Game 2 is Wednesday night in Pittsburgh.

Matt Murray finished with 24 saves for Pittsburgh, which began its bid for the fourth title in franchise history by peppering Jones constantly in the first and final periods. Jones made 38 stops but couldn't get his blocker on Bonino's wrist shot. The Penguins threw 41 shots at Jones, well over the 28 he faced on average during San Jose's playoff run.

The Sharks made it to the first Stanley Cup Final in franchise history by rebuilding themselves on the fly. Two years removed from a brutal collapse from a 3-0 series lead in the first round against Los Angeles, San Jose ended a 9,005 day wait to play in the NHL's championship round by relying on a tough, aggressive style that squeezes opponents with a relentless forecheck while limiting chances in front of Jones.

Yet veterans Marleau and Joe Thornton - the top two picks in the 1997 draft held in Pittsburgh who had waited nearly two decades to make it to the league's biggest stage - insisted the Sharks were hardly satisfied after dispatching St. Louis in a cathartic Western Conference finals.

Maybe, but the Sharks looked a step slow - maybe two steps slow - while searching for their footing against the Penguins, who rallied from a 3-2 deficit to edge the Tampa Bay Lightning in seven games to advance to their first Cup Final since 2009.

Rust, who surprisingly made the team out of training camp and became an unlikely playoff star by scoring both of Pittsburgh's goals in Game 7 against the Lightning, gave the Penguins the lead 12:46 into the first when he slammed home a rebound off a Justin Schultz shot for his sixth of the postseason, a franchise record for playoff goals by a rookie.

Less than a minute later Sheary, who didn't become a regular until the middle of January, made it 2-0 when Sidney Crosby whipped a blind backhand cross-ice pass to Sheary's stick. The rookie's wrist shot from the right circle zipped by Jones and the Penguins appeared to be in complete command by overwhelming the Sharks in a way few have in months.

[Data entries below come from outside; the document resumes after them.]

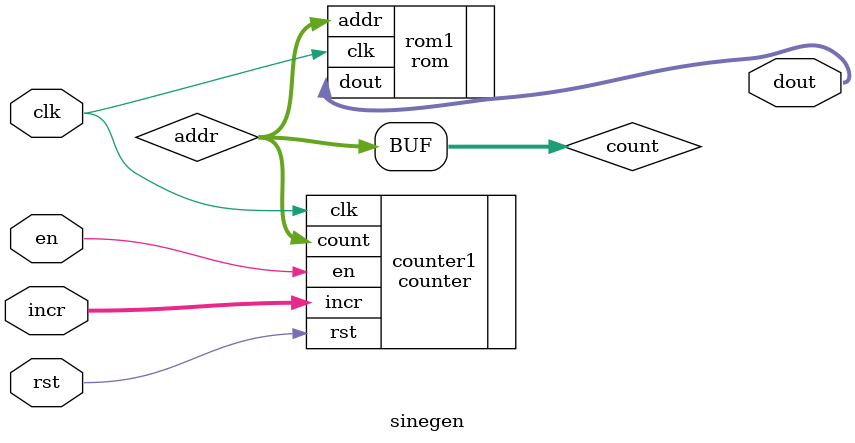
<source format=sv>
module sinegen #(
    parameter ADDRESS_WIDTH = 8,
              DATA_WIDTH    = 8 
) (
    input logic [DATA_WIDTH-1:0] incr,
    input logic clk,
    input logic rst,
    input logic en,
    output logic [DATA_WIDTH-1:0] dout

);

    logic [ADDRESS_WIDTH-1:0] addr;
    logic [ADDRESS_WIDTH-1:0] count;

    counter #(
        .WIDTH(ADDRESS_WIDTH)
    ) counter1 (
        .clk(clk),
        .rst(rst),
        .en(en),
        .count(count),
        .incr(incr)
    );

    rom #(
        .ADDRESS_WIDTH(ADDRESS_WIDTH),
        .DATA_WIDTH(DATA_WIDTH)
    ) rom1 (
        .clk(clk),
        .dout(dout),
        .addr(addr)
    );

    assign addr = count;
                
    
endmodule

</source>
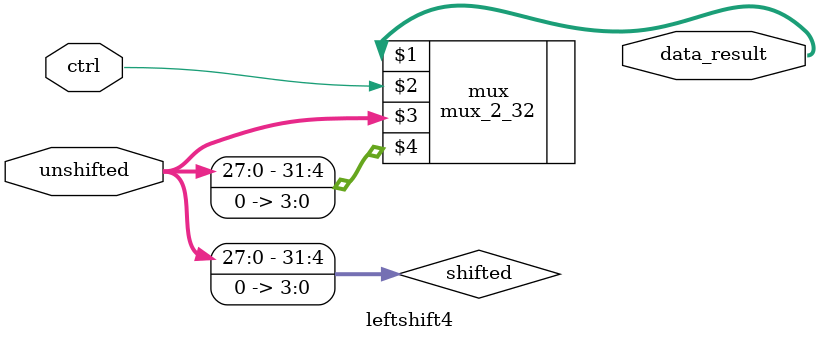
<source format=v>
module leftshift4(data_result, unshifted, ctrl);
    input [31:0] unshifted;
    
    input ctrl;

    output [31:0] data_result;

    wire [31:0] shifted;

    assign shifted[0] = 0;
    assign shifted[1] = 0;
    assign shifted[2] = 0;
    assign shifted[3] = 0;
    assign shifted[4] = unshifted[0];
    assign shifted[5] = unshifted[1];
    assign shifted[6] = unshifted[2];
    assign shifted[7] = unshifted[3];
    assign shifted[8] = unshifted[4];
    assign shifted[9] = unshifted[5];
    assign shifted[10] = unshifted[6];
    assign shifted[11] = unshifted[7];
    assign shifted[12] = unshifted[8];
    assign shifted[13] = unshifted[9];
    assign shifted[14] = unshifted[10];
    assign shifted[15] = unshifted[11];
    assign shifted[16] = unshifted[12];
    assign shifted[17] = unshifted[13];
    assign shifted[18] = unshifted[14];
    assign shifted[19] = unshifted[15];
    assign shifted[20] = unshifted[16];
    assign shifted[21] = unshifted[17];
    assign shifted[22] = unshifted[18];
    assign shifted[23] = unshifted[19];
    assign shifted[24] = unshifted[20];
    assign shifted[25] = unshifted[21];
    assign shifted[26] = unshifted[22];
    assign shifted[27] = unshifted[23];
    assign shifted[28] = unshifted[24];
    assign shifted[29] = unshifted[25];
    assign shifted[30] = unshifted[26];
    assign shifted[31] = unshifted[27];

    mux_2_32 mux(data_result, ctrl, unshifted, shifted);

endmodule
</source>
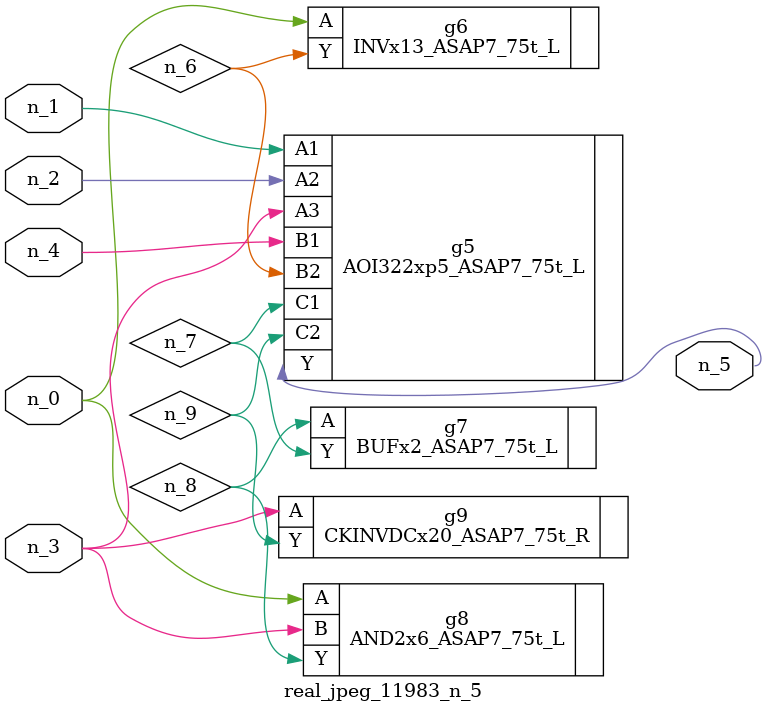
<source format=v>
module real_jpeg_11983_n_5 (n_4, n_0, n_1, n_2, n_3, n_5);

input n_4;
input n_0;
input n_1;
input n_2;
input n_3;

output n_5;

wire n_8;
wire n_6;
wire n_7;
wire n_9;

INVx13_ASAP7_75t_L g6 ( 
.A(n_0),
.Y(n_6)
);

AND2x6_ASAP7_75t_L g8 ( 
.A(n_0),
.B(n_3),
.Y(n_8)
);

AOI322xp5_ASAP7_75t_L g5 ( 
.A1(n_1),
.A2(n_2),
.A3(n_3),
.B1(n_4),
.B2(n_6),
.C1(n_7),
.C2(n_9),
.Y(n_5)
);

CKINVDCx20_ASAP7_75t_R g9 ( 
.A(n_3),
.Y(n_9)
);

BUFx2_ASAP7_75t_L g7 ( 
.A(n_8),
.Y(n_7)
);


endmodule
</source>
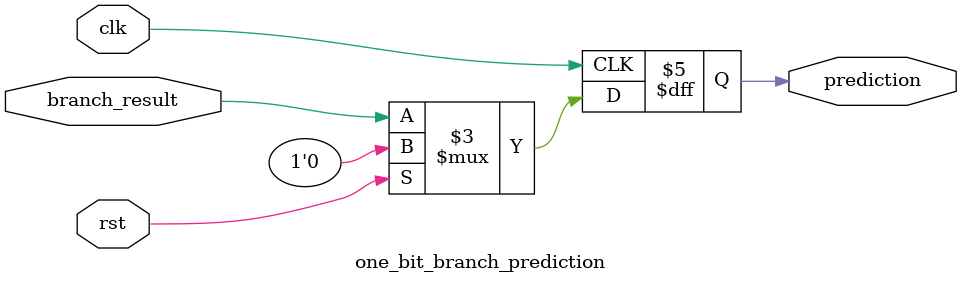
<source format=v>
`timescale 1ns / 1ps
/*
    One bit branch prediction
*/
module one_bit_branch_prediction(
    input clk,
    input rst,
    input branch_result,
    output reg prediction
    );

always@(posedge clk)begin
    if(rst)
        prediction <= 0;
    else
        prediction <= branch_result;
end

endmodule

</source>
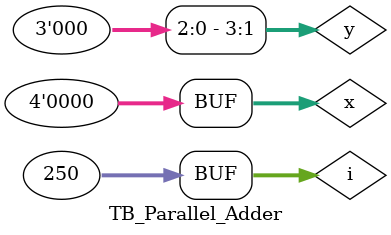
<source format=v>
`timescale 1ns / 1ps

module TB_Parallel_Adder;

reg [3:0]x,y;
reg cin;
wire [3:0]sum;
wire [2:0]c;
wire cout;
integer i;

Parallel_Adder dut(x,y,cin,sum,c,cout);

initial begin

{x,y}={0,1}; cin=0; #10;
for(i=40;i<250;i=i+1) begin

{x,y,cin}={$random,$random}; #10;
end
end
endmodule

</source>
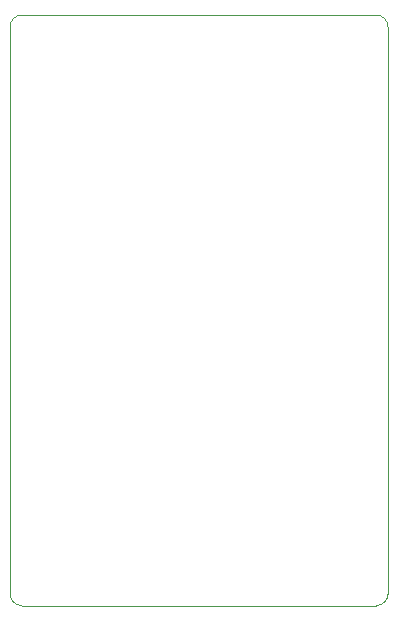
<source format=gbr>
%TF.GenerationSoftware,KiCad,Pcbnew,(6.0.1-0)*%
%TF.CreationDate,2022-02-09T14:27:11+08:00*%
%TF.ProjectId,usb_can,7573625f-6361-46e2-9e6b-696361645f70,rev?*%
%TF.SameCoordinates,Original*%
%TF.FileFunction,Profile,NP*%
%FSLAX46Y46*%
G04 Gerber Fmt 4.6, Leading zero omitted, Abs format (unit mm)*
G04 Created by KiCad (PCBNEW (6.0.1-0)) date 2022-02-09 14:27:11*
%MOMM*%
%LPD*%
G01*
G04 APERTURE LIST*
%TA.AperFunction,Profile*%
%ADD10C,0.100000*%
%TD*%
G04 APERTURE END LIST*
D10*
X85000000Y-80000000D02*
G75*
G03*
X84000000Y-81000000I-1J-999999D01*
G01*
X84000000Y-81000000D02*
X84000000Y-129000000D01*
X84000000Y-129000000D02*
G75*
G03*
X85000000Y-130000000I999999J-1D01*
G01*
X115000000Y-130000000D02*
G75*
G03*
X116000000Y-129000000I1J999999D01*
G01*
X85000000Y-130000000D02*
X115000000Y-130000000D01*
X116000000Y-81000000D02*
G75*
G03*
X115000000Y-80000000I-999999J1D01*
G01*
X115000000Y-80000000D02*
X85000000Y-80000000D01*
X116000000Y-129000000D02*
X116000000Y-81000000D01*
M02*

</source>
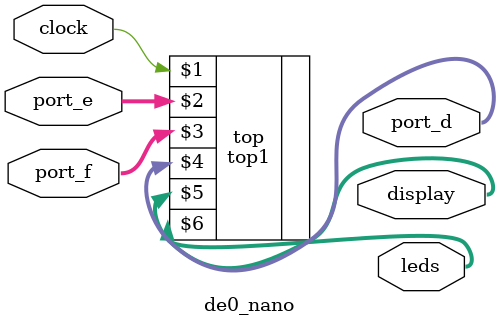
<source format=v>
module de0_nano
(
    input         clock,
    input  [7: 0] port_e,
    input  [3: 0] port_f,
    output [3: 0] port_d,
    output [1:12] display,
    output [7: 0] leds
);


    top1 top (clock, port_e, port_f, port_d, display, leds);

endmodule

</source>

San Jose and its group of Cup newcomers regained its composure in the intermission and responded with a big surge. Hertl jammed a shot from just outside the crease between Murray's legs on the power play 3:02 into the second to give the Sharks momentum. Late in the second, Marleau collected a rebound off a Brent Burns one-timer behind the Pittsburgh net and then beat Murray on a wraparound to the far post that caromed off Murray's extended right leg and into the net.